Interdisciplinary Research in Operations Management: Applications in Healthcare, Retailing and On-demand Service Platforms
- Author(s): Bai, Jiaru
- Advisor(s): Keller, Robin L
- Yin, Shuya
- et al.
This dissertation consists of three essays on applications of interdisciplinary research in operations management. The first essay addresses issues in healthcare. Our goal is to evaluate the cost-effectiveness of bevacizumab compared to the baseline treatment with only chemotherapy in recurrent/persistent and metastatic cervical cancer using recently reported updated survival and toxicology data. We developed a Markov model with 5 patient health states for both treatments. With data based on the Gynecologic Oncology Group 240 randomized trials and the 2013 MediCare Services Drug Payment Table and Physician Fee Schedule, we present monthly transition probabilities and cost data. Our results show that chemotherapy plus bevacizumab can delay progression, but incur more complications.
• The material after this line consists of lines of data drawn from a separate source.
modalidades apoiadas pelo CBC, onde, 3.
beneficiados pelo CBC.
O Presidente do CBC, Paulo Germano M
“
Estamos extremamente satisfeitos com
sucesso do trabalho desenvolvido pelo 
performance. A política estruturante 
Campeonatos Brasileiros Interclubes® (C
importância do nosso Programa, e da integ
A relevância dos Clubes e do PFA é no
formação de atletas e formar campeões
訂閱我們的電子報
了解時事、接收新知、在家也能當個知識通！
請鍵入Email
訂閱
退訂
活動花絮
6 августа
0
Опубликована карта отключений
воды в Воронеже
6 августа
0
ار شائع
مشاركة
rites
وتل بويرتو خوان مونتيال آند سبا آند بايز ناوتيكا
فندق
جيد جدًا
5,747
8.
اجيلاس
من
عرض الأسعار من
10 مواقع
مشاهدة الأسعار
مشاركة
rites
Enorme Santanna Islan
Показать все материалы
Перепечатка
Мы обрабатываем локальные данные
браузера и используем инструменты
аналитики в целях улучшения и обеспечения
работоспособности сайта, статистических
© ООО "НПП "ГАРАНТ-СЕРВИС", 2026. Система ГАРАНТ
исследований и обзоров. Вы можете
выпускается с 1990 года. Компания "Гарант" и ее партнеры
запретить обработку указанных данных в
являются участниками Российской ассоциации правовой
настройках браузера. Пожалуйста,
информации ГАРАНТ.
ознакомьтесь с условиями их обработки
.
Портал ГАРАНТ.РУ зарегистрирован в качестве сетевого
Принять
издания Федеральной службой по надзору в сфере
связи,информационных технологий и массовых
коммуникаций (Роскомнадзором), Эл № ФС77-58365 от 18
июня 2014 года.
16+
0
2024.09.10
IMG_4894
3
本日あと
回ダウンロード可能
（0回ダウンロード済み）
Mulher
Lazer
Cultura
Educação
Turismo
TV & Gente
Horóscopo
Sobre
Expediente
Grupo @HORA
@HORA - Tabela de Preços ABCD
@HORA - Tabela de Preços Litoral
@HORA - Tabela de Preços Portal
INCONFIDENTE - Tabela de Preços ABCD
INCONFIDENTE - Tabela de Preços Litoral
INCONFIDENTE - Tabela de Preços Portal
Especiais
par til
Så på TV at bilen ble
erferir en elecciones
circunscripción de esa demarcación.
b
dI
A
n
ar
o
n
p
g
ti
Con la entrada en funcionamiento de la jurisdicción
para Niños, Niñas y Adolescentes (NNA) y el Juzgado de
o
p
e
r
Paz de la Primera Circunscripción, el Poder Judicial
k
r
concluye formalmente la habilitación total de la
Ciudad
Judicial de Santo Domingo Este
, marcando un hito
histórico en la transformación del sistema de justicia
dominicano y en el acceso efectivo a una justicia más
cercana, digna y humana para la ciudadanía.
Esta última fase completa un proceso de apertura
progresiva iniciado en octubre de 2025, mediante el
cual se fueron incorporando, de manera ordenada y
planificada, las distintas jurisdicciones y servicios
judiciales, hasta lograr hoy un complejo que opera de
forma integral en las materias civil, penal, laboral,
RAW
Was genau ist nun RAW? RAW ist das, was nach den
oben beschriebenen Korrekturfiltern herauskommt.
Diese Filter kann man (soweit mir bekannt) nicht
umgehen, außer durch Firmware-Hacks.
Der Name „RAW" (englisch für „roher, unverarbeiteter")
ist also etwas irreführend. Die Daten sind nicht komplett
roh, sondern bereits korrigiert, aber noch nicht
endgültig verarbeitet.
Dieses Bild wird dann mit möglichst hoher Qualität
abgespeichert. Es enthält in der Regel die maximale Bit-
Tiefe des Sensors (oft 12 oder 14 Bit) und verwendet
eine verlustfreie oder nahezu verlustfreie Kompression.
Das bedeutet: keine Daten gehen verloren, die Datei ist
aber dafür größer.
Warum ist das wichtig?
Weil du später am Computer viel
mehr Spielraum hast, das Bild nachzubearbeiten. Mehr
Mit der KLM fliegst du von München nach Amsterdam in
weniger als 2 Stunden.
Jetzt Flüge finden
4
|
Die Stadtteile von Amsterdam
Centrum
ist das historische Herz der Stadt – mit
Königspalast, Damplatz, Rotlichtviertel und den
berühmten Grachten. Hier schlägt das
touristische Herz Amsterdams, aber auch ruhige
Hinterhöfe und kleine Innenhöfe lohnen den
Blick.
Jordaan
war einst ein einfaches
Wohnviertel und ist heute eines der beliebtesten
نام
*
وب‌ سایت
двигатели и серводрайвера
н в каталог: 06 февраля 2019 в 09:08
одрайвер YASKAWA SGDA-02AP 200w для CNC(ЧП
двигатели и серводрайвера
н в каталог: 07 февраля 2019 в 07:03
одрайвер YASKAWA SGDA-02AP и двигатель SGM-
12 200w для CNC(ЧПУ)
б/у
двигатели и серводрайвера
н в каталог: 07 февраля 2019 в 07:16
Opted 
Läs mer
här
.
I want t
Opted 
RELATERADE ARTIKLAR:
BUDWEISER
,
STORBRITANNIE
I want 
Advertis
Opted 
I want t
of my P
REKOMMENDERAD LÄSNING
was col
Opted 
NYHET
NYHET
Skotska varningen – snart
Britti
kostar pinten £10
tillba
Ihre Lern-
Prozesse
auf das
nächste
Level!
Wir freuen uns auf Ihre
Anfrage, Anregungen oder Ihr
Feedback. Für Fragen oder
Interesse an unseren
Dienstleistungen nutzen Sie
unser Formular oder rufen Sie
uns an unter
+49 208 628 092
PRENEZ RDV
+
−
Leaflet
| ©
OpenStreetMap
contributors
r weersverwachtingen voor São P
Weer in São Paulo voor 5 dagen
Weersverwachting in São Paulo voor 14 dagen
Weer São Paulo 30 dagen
The second essay lies at the interface between operations management and marketing. We aim to understand the tradeoffs in offering outlet stores. In particular, we study how much differentiation should be kept between the main and outlet stores from three perspectives: price, product and location. We find that an outlet store is more likely to be opened when travel sensitivity is lower or costs associated with it are lower. Moreover, offering an outlet store encourages the rm to improve the quality of the product sold in the main store as to reduce the cannibalization effect. We also observe that location differentiation has a substitution effect on quality and price differentiation.
In the third essay, we study several operational challenges for the on-demand service platforms. We consider a situation when an on-demand service platform uses earning sensitive independent providers with heterogeneous reservation prices to serve its time and price sensitive customers with heterogeneous valuation of the service. We present a queueing model with endogenous supply and endogenous demand to model this on-demand service platform. Based on our analysis, we find that it is optimal for the platform to charge a higher price, pay a higher wage, and offer a higher payout ratio when the potential customer demand increases. We use a set of actual data from a large on-demand ride-hailing platform in numerical experiments to illustrate some of our main insights.